Work request » Would you please transcribe the data in full and exactly, excluding images?

-- Record extracts follows --

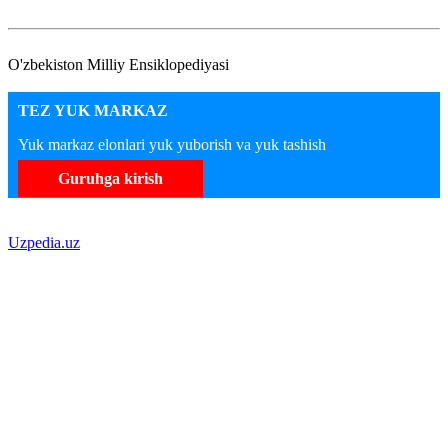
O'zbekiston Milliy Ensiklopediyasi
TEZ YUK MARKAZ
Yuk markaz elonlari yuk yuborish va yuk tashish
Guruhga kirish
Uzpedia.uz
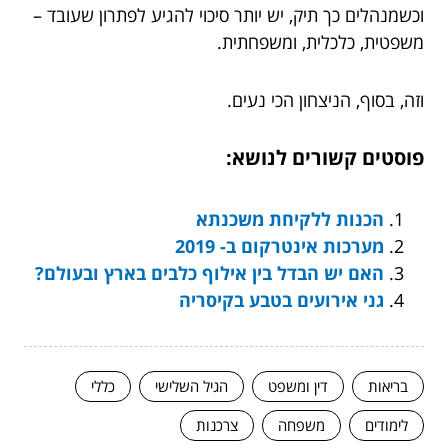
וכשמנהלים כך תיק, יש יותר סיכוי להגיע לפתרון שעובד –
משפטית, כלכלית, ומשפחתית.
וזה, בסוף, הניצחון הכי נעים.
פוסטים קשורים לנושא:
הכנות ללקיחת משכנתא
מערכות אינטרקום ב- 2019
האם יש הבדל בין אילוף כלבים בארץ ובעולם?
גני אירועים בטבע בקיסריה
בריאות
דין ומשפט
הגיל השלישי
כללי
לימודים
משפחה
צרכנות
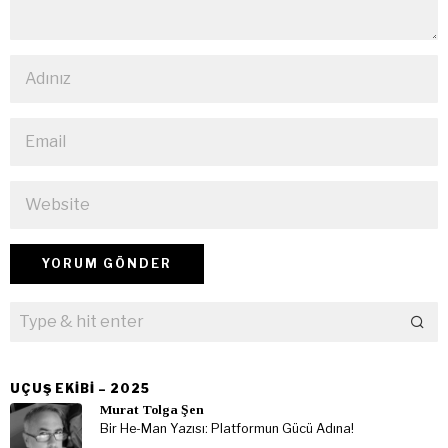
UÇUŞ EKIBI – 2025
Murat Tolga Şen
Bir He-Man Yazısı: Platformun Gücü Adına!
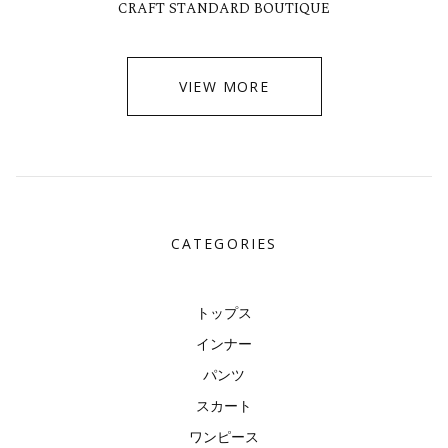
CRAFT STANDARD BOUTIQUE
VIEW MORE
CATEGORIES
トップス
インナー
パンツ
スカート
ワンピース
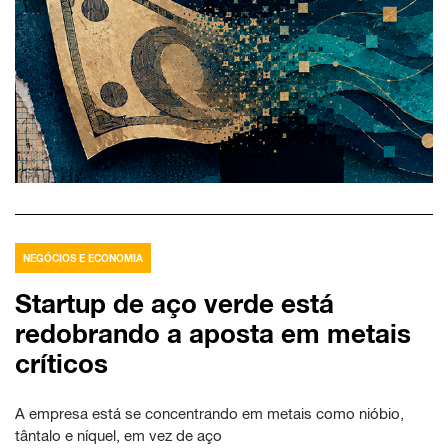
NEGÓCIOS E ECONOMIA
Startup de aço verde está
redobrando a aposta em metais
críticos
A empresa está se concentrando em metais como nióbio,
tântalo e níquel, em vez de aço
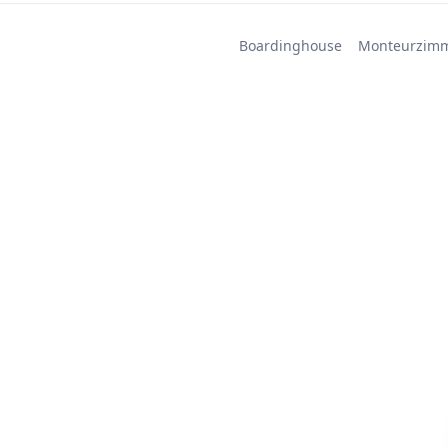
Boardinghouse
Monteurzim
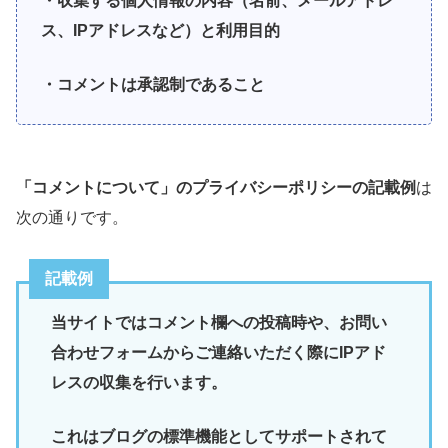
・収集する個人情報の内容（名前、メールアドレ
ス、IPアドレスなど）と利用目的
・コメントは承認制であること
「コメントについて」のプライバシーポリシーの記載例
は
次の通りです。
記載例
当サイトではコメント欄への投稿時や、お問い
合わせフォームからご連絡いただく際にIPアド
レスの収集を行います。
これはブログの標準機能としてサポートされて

-- Record extracts concluded --

Exercise output »
O'zbekiston Milliy Ensiklopediyasi
TEZ YUK MARKAZ
Yuk markaz elonlari yuk yuborish va yuk tashish
Guruhga kirish
Uzpedia.uz
וכשמנהלים כך תיק, יש יותר סיכוי להגיע לפתרון שעובד –
משפטית, כלכלית, ומשפחתית.
וזה, בסוף, הניצחון הכי נעים.
פוסטים קשורים לנושא:
הכנות ללקיחת משכנתא
מערכות אינטרקום ב- 2019
האם יש הבדל בין אילוף כלבים בארץ ובעולם?
גני אירועים בטבע בקיסריה
בריאות
דין ומשפט
הגיל השלישי
כללי
לימודים
משפחה
צרכנות
UÇUŞ EKIBI – 2025
Murat Tolga Şen
Bir He-Man Yazısı: Platformun Gücü Adına!
CRAFT STANDARD BOUTIQUE
VIEW MORE
CATEGORIES
トップス
インナー
パンツ
スカート
ワンピース
NEGÓCIOS E ECONOMIA
Startup de aço verde está
redobrando a aposta em metais
críticos
A empresa está se concentrando em metais como nióbio,
tântalo e níquel, em vez de aço
Boardinghouse
Monteurzim
・収集する個人情報の内容（名前、メールアドレ
ス、IPアドレスなど）と利用目的
・コメントは承認制であること
「コメントについて」のプライバシーポリシーの記載例
は
次の通りです。
記載例
当サイトではコメント欄への投稿時や、お問い
合わせフォームからご連絡いただく際にIPアド
レスの収集を行います。
これはブログの標準機能としてサポートされて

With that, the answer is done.